Il romanzo è descritto come un'opera spassosa e struggente, caratterizzata da una poesia sanguigna e amara. Viene definita "un monumento eretto alla lingua" e rappresenta l'atto di resistenza di un uomo al proprio tramonto e a quello di un'intera epoca culturale. Richiamando lo stile di scrittori come Joyce, Proust, Svevo e Canetti, il libro offre una riflessione profonda sul Novecento e sulla condizione umana.

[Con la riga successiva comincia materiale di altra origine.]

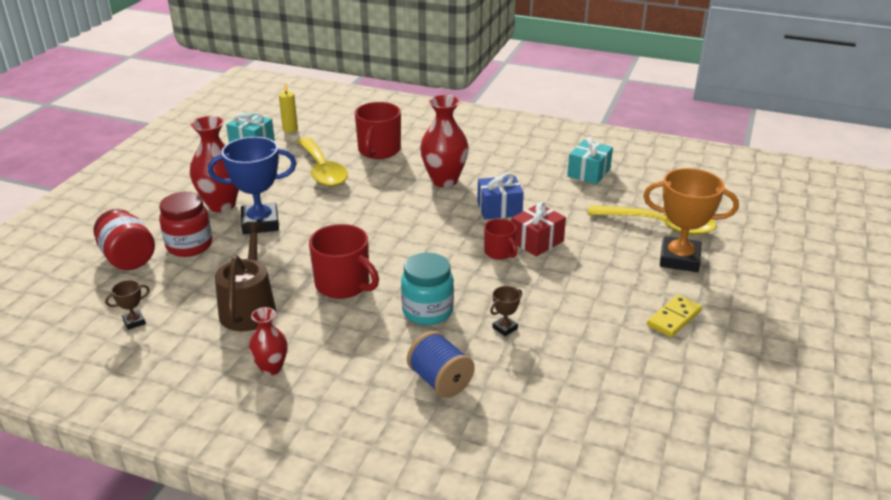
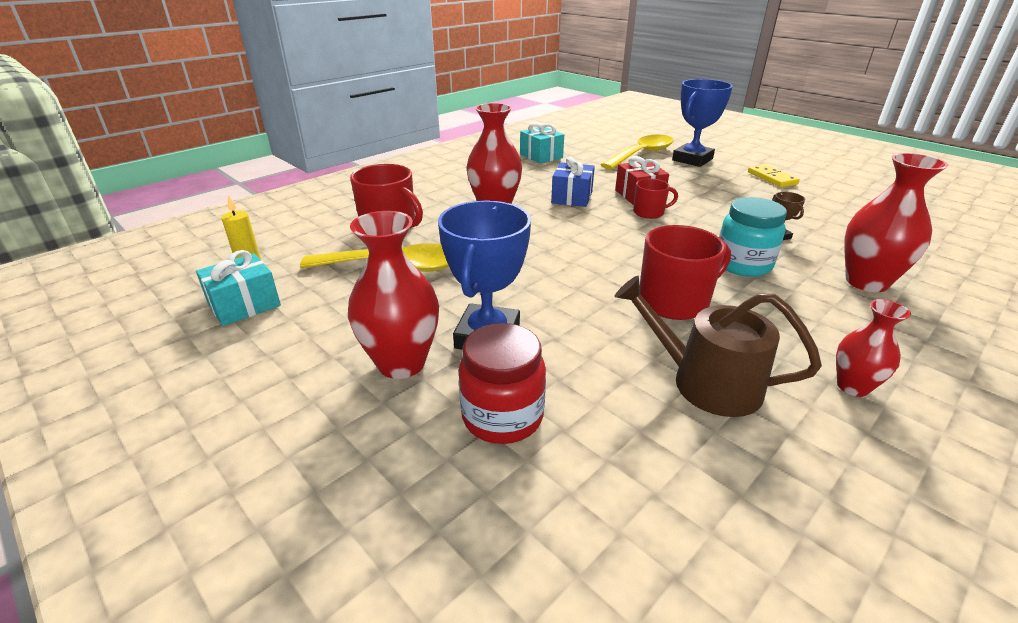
camera: 65 degrees left, 0 degrees up
red jar [93,209,155,270] -> none
brown trophy [105,280,150,330] -> none
blue spool [407,331,475,398] -> red vase [844,153,948,292]
orange trophy [643,168,739,272] -> blue trophy [672,79,733,167]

L'infermiera, è descritta come una figura ambivalente, percepita sia come ultraterrena e bella sia come oggetto di desiderio e, allo stesso tempo, fonte di fastidio. L'anziano vive una realtà distorta, Busken fantastica di sposare l'infermiera Moniek che lo porterà fuori dal suo rifugio abituale per poi andarsene in modo brusco, lasciandolo solo. Si troverà a parlare sul lato vietato della struttura. con un altro residente di nome Wolff, un ex medico di famiglia, Il signor Busken, sebbene non senta nulla, protesta contro la sua situazione e contro tutto ciò che lo circonda.

Un romanzo avvincente che offre uno sguardo profondo nella mente del protagonista, Busken, imprigionato in una casa di cura. Mentre riflette sulla sua esistenza e osserva il mondo circostante, emerge il ricordo della madre, una figura complessa che lo perseguita nonostante la sua morte. L'autore dipinge con maestria le sfumature della memoria, con Busken che si sforza di capire se l'immagine di sua madre sia davvero lei o qualcun altro. Nel contesto della casa di cura, la narrazione esplora la lotta di Busken contro la limitazione fisica, la sua rabbia repressa e il tentativo di mantenere un minimo di controllo sulla sua vita. L'uso del linguaggio e della prosa crea un'atmosfera intensa e coinvolgente, arricchendo il racconto di poesia, umorismo nero e riflessioni profonde sulla vecchiaia e sulla resistenza umana.